The actual ceremony took much less time than the American version. Each class had a representative who accepted the diplomas for the whole class. The representative went up on the stage, the principal read what the diploma said, handed it to the student, who bowed properly while holding the diplomas up, and then turned and bowed to the teachers and the distinguished guests. The representative would then thank the homeroom teacher in an original way. For example, the representative for class 3-1 had freshly shaved his head for the occasion, leaving only hair in the shape of a giant star on the back of his head, which was dyed a nice strawberry blond. He and another boy did a little skit about falling asleep in class. 3-2 gave their teacher a rugby ball which they had all signed. 3-3 serenaded their teacher. 3-4 gave their teachers diplomas. And so on.
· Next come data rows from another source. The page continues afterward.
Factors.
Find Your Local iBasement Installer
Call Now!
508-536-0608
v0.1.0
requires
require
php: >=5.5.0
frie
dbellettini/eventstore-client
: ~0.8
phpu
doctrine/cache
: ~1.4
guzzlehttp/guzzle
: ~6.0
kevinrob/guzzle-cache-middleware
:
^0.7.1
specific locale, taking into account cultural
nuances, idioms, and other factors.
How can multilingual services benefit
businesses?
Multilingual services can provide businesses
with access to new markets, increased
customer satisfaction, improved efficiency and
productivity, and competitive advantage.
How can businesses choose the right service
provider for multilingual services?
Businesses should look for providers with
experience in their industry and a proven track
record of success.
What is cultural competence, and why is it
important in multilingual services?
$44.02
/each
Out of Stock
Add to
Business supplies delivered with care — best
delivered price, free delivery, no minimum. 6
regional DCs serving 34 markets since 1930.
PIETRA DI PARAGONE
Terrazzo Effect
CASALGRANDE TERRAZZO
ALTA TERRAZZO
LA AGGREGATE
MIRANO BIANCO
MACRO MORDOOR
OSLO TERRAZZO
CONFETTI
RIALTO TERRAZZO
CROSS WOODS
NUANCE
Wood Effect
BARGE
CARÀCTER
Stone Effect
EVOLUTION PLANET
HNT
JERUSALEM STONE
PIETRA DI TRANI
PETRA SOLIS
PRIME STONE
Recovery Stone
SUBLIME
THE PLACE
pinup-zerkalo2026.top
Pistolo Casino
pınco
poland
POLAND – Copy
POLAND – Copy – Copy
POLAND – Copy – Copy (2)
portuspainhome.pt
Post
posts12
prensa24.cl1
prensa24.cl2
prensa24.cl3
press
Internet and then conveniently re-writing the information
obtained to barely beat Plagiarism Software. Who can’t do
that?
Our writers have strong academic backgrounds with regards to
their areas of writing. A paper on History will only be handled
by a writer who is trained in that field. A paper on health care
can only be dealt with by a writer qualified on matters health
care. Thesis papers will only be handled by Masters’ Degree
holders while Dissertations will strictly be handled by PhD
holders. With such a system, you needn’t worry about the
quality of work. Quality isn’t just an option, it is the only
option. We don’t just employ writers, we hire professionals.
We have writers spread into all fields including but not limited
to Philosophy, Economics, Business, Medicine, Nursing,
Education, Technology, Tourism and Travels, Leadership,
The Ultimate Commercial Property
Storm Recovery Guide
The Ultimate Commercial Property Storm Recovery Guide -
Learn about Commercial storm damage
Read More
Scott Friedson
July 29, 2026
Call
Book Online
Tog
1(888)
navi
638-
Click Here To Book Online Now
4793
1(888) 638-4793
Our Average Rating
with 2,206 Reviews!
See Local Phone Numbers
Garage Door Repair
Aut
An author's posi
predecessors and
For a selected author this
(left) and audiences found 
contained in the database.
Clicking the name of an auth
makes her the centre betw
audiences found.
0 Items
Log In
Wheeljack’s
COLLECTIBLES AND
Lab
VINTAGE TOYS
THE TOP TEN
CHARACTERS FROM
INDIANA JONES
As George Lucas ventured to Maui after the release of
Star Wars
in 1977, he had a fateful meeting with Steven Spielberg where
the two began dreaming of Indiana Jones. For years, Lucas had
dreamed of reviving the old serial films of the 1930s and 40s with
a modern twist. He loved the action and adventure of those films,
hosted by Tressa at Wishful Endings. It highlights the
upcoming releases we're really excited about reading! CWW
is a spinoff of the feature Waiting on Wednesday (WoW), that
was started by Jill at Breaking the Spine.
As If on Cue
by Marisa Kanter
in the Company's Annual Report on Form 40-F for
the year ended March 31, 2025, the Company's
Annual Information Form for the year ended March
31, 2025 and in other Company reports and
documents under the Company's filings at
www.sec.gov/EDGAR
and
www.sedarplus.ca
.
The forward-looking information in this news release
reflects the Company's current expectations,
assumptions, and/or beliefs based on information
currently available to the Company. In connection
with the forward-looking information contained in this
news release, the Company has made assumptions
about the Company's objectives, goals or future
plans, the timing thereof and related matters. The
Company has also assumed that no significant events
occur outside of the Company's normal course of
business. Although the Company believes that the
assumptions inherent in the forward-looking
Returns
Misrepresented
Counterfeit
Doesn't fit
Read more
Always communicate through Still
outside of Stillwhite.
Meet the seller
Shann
After that, the principal gave a speech, in which he seemed to basically give a list of all the significant world events that happened in the last 3 years. (He is not known for his great speech-giving abilities.) Then there was a speech by some random dignitary from the bunch that had filed in at the beginning. No one ever told me who they were. Then a representative from the remaining student body gave a speech, and then the graduate representative gave one. Then they sang the school song and something else, maybe the national anthem, and then I went to stand outside in the freezing cold and applaud as all the students left again.

An interesting thing was the reaction of the students to the return of the substitute teacher who had been filling in for the teacher who was out on maternity leave. The substitute, who was at Mukaiyama for the first 5 months I was here, graduated from Mukaiyama as well, and was treated by many of the third year girls as a sempai, which is kind of like, um, an upper classman at military school or something. Your superior and friend, in general terms. Anyhow, she was like a returning celebrity. The rumor is that she’s going to come back in the new semester and take the place of the part-time English teacher, which would be good, because I don’t like him that much.

I really don’t understand the Japanese school year schedule. Even though we had the graduation ceremony, there’s still at least 2 weeks of school left to teach this semester. Then there’s the closing ceremony, and a week later, the leaving ceremony for the teachers who are getting transferred. When the new school year starts isn’t entirely clear to me, but I think it’s at the beginning of April. I suppose I’ll find out when it happens, as always.